Top of Excerpt provided
Once collected, eggs were sent to the Miles City and Fort Peck fish hatcheries.
“Egg quality and hatch success looks good so far,” said Wade Geraets, Fort Peck Multispecies Fish Hatchery manager, “but there are a lot of variables that can affect the final number of walleyes that eventually get stocked.”
As of press time, more than 20 million fry have been stocked into Fort Peck Reservoir and 1 million into Tongue River Reservoir. More than 11 million fry are at the Fort Peck and Miles City hatchery ponds, some of which will be raised to fingerlings to be stocked later.
“Now that both the Miles City and Fort Peck hatcheries have their ponds stocked, we will have to wait another four to six weeks to see how many fingerlings we will be able to stock into reservoirs around the state of Montana,” Geraets said.
Bottom of Excerpt provided
- **Complete the following**
#1 Answer these questions using the walleye stocking passage, one answer per line, each marked with the same letter:
(a) Which two hatcheries were the collected eggs sent to?
(b) How many fry had been stocked into Tongue River Reservoir as of press time?
(c) How long will the hatcheries wait to see how many fingerlings they can stock?
#2 Continue the walleye stocking passage, starting after its final sentence.
Top of Records shown
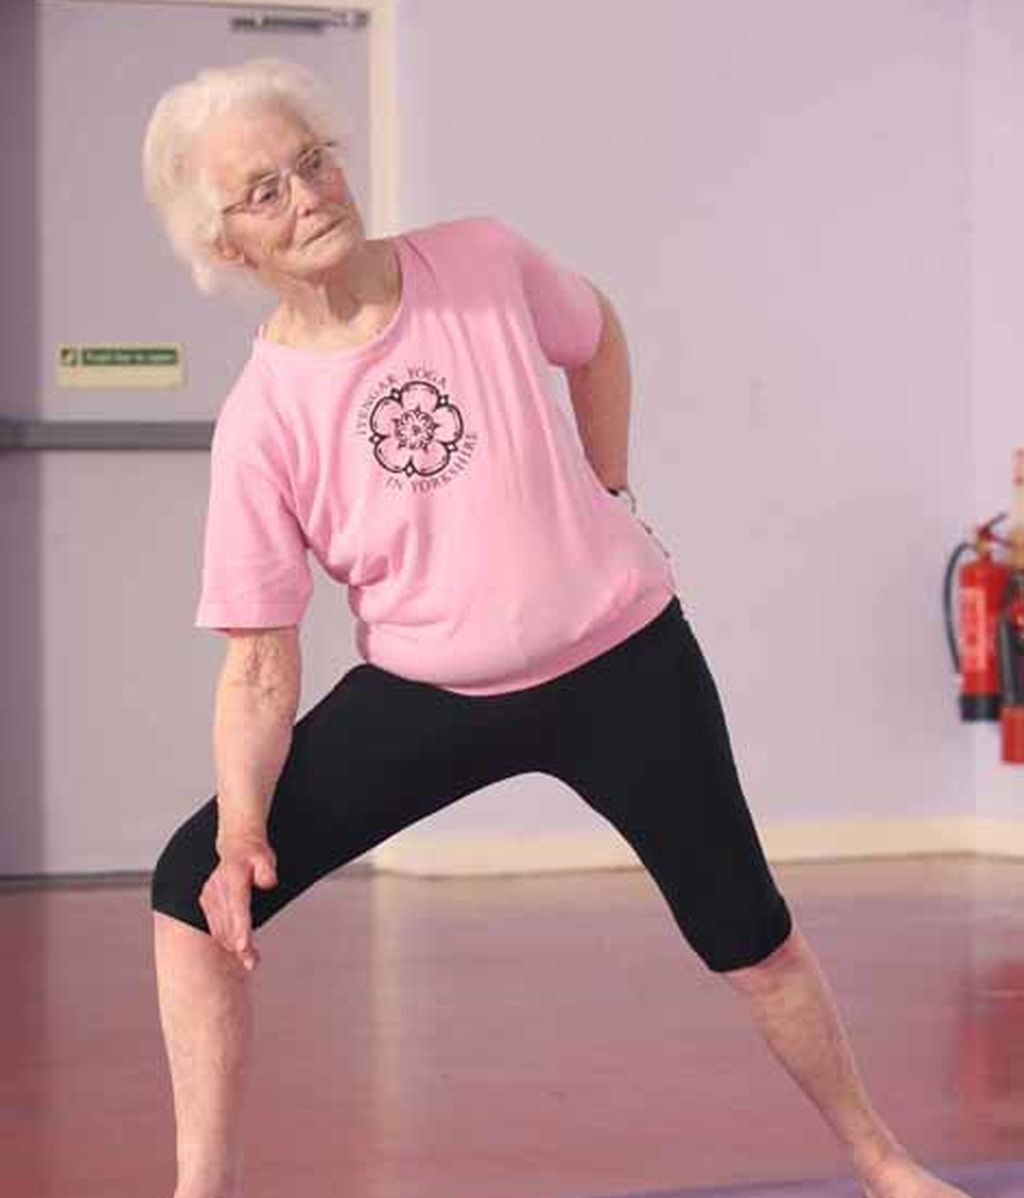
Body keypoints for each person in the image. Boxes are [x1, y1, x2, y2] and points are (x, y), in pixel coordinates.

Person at [143, 57, 971, 1198]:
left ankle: (881, 1160)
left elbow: (595, 333)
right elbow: (256, 660)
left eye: (314, 160)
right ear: (230, 248)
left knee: (749, 932)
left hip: (620, 661)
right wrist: (244, 828)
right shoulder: (262, 422)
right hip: (429, 693)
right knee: (193, 887)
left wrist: (609, 484)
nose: (310, 194)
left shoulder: (479, 260)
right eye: (266, 190)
Bottom of Records shown
- **Outputs for the tasks**
#1
(a) The Miles City and Fort Peck fish hatcheries.
(b) 1 million fry.
(c) Another four to six weeks.

#2
Volunteers are the key to a successful spawning operation. A dedicated 67 individual volunteers, from all over the state of Montana, assisted with this season’s egg collection.
“We wouldn’t be able to set all the trap nets, collect fish, and spawn them on a daily basis unless we had help,” Headley said.
“Volunteers are the main reason this has been so successful over the years,” added Geraets. “It’s always great to see new and familiar faces help us out with this effort.”